(Supplied material Opens)

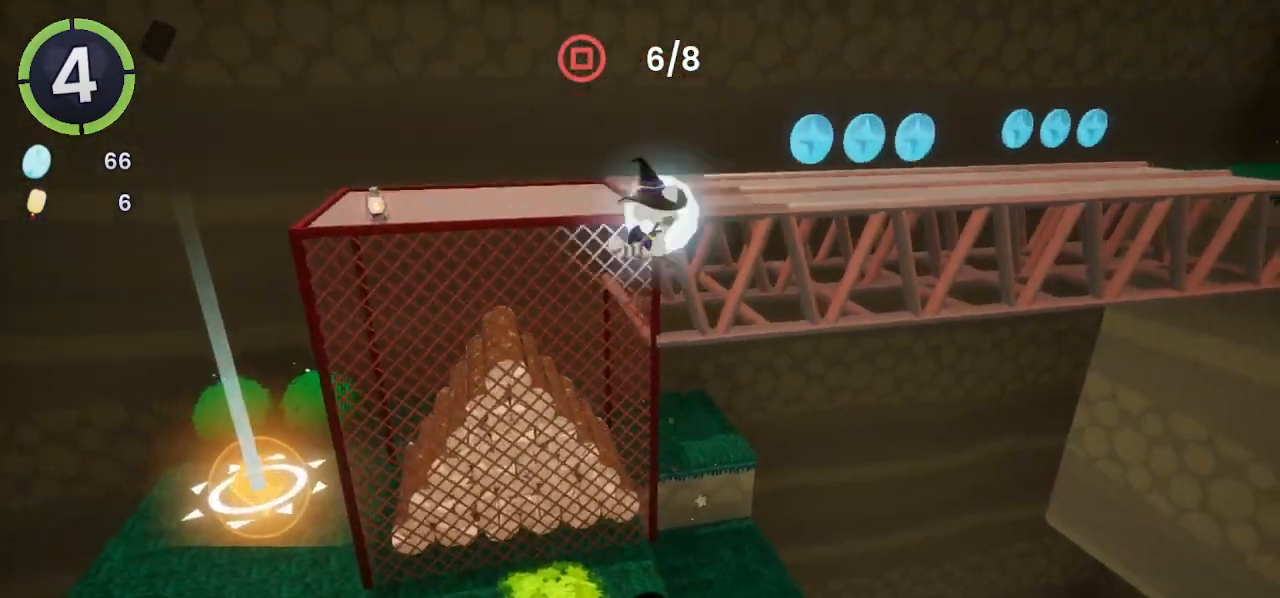
{"buttons": [], "left_stick": "up-right", "right_stick": "center", "events": [[33, "SQUARE", "up"], [133, "R2", "down"], [200, "left_stick", "up-right"], [267, "R2", "up"], [333, "CROSS", "down"], [433, "CROSS", "up"]]}
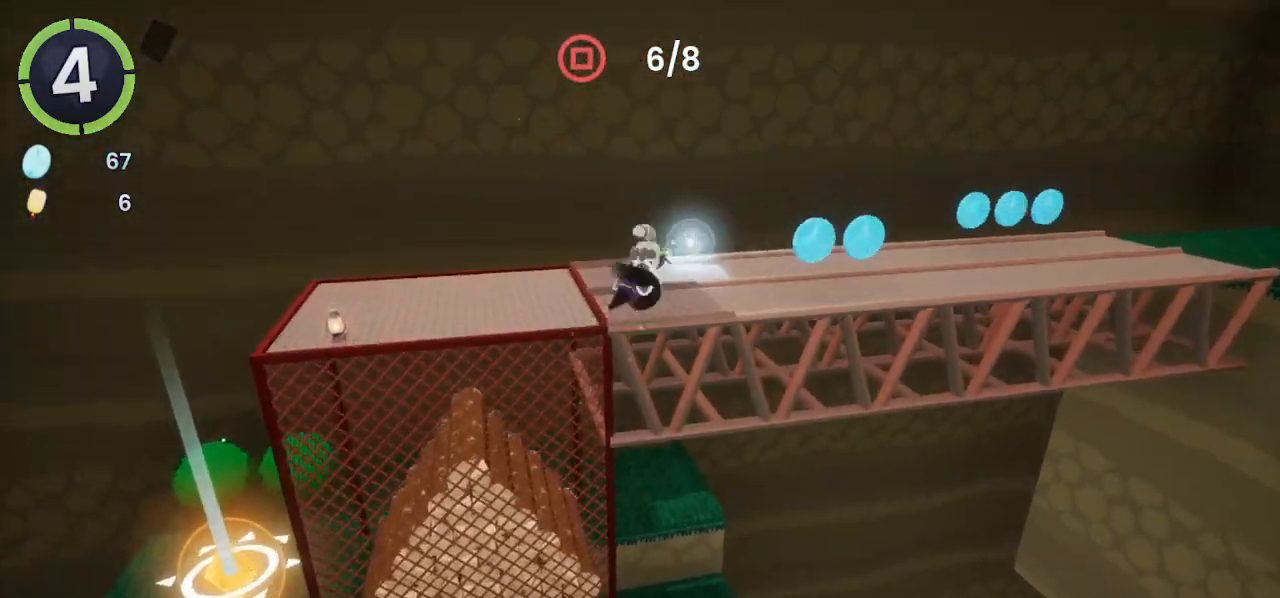
{"buttons": [], "left_stick": "up-right", "right_stick": "center", "events": [[33, "right_stick", "right"], [300, "right_stick", "center"], [400, "R2", "down"], [433, "CROSS", "down"], [500, "CROSS", "up"], [500, "R2", "up"]]}
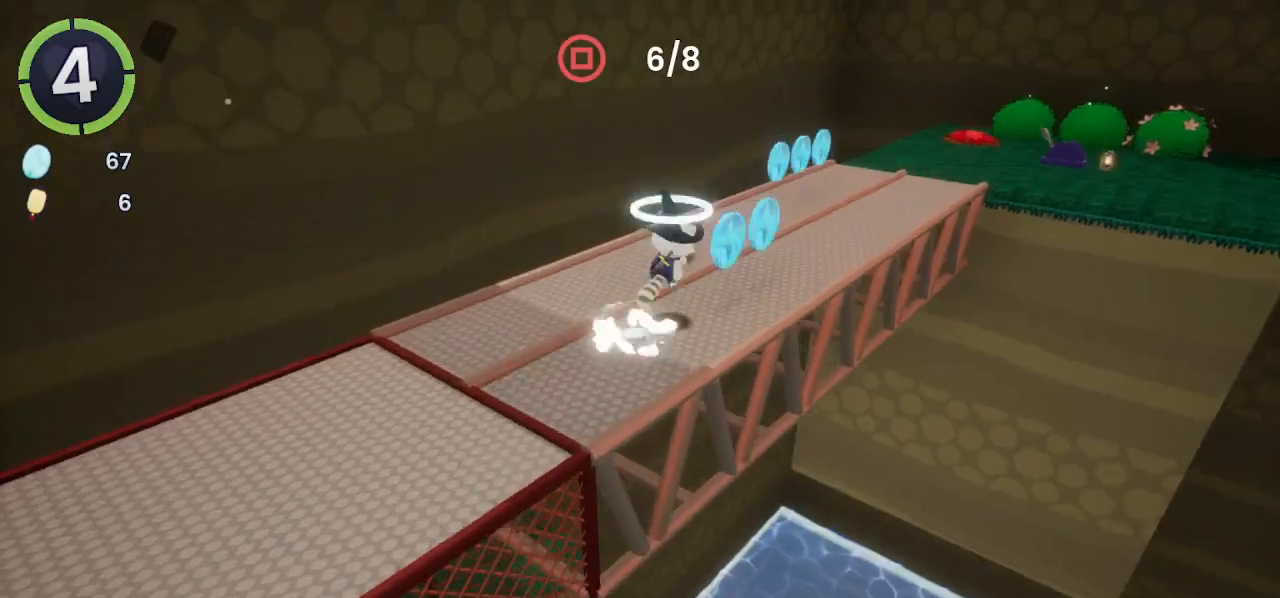
{"buttons": ["CROSS"], "left_stick": "up-right", "right_stick": "center", "events": [[467, "CROSS", "down"]]}
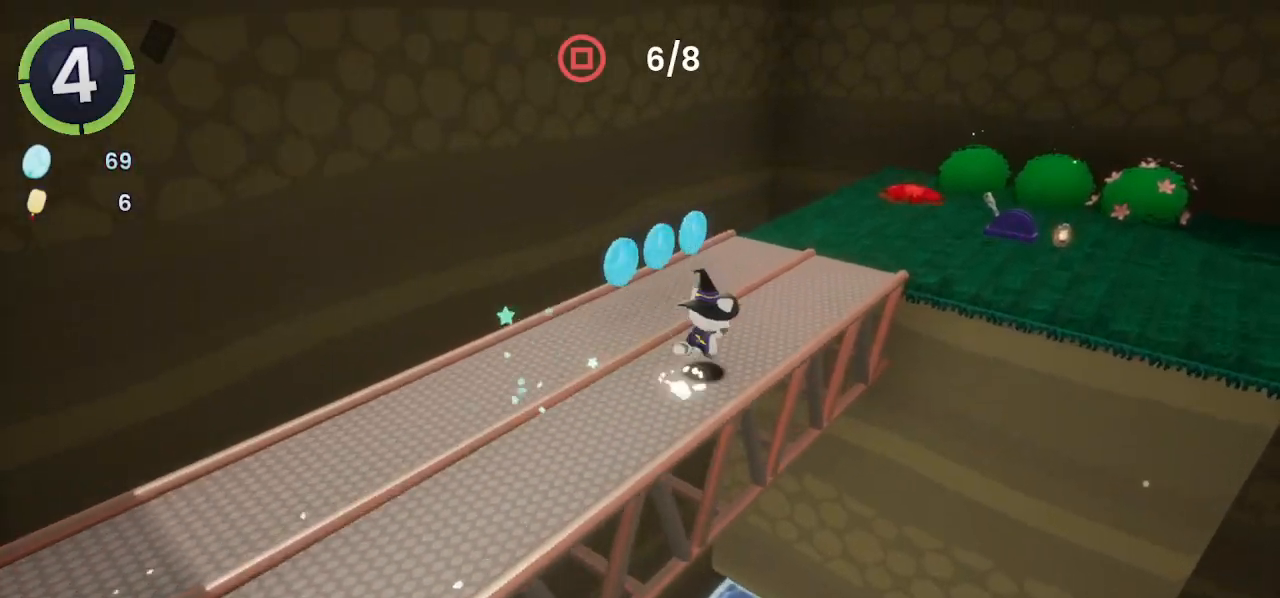
{"buttons": [], "left_stick": "up-right", "right_stick": "center", "events": [[33, "CROSS", "up"], [167, "right_stick", "right"], [333, "right_stick", "center"], [433, "SQUARE", "down"], [467, "SQUARE", "up"]]}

(Supplied material Closes)

* **Task goal**: Reproduce the preceding material exactly, skipping pictures.

* **Exercise answer**:
{"buttons": [], "left_stick": "up-right", "right_stick": "center", "events": [[33, "SQUARE", "up"], [133, "R2", "down"], [200, "left_stick", "up-right"], [267, "R2", "up"], [333, "CROSS", "down"], [433, "CROSS", "up"]]}
{"buttons": [], "left_stick": "up-right", "right_stick": "center", "events": [[33, "right_stick", "right"], [300, "right_stick", "center"], [400, "R2", "down"], [433, "CROSS", "down"], [500, "CROSS", "up"], [500, "R2", "up"]]}
{"buttons": ["CROSS"], "left_stick": "up-right", "right_stick": "center", "events": [[467, "CROSS", "down"]]}
{"buttons": [], "left_stick": "up-right", "right_stick": "center", "events": [[33, "CROSS", "up"], [167, "right_stick", "right"], [333, "right_stick", "center"], [433, "SQUARE", "down"], [467, "SQUARE", "up"]]}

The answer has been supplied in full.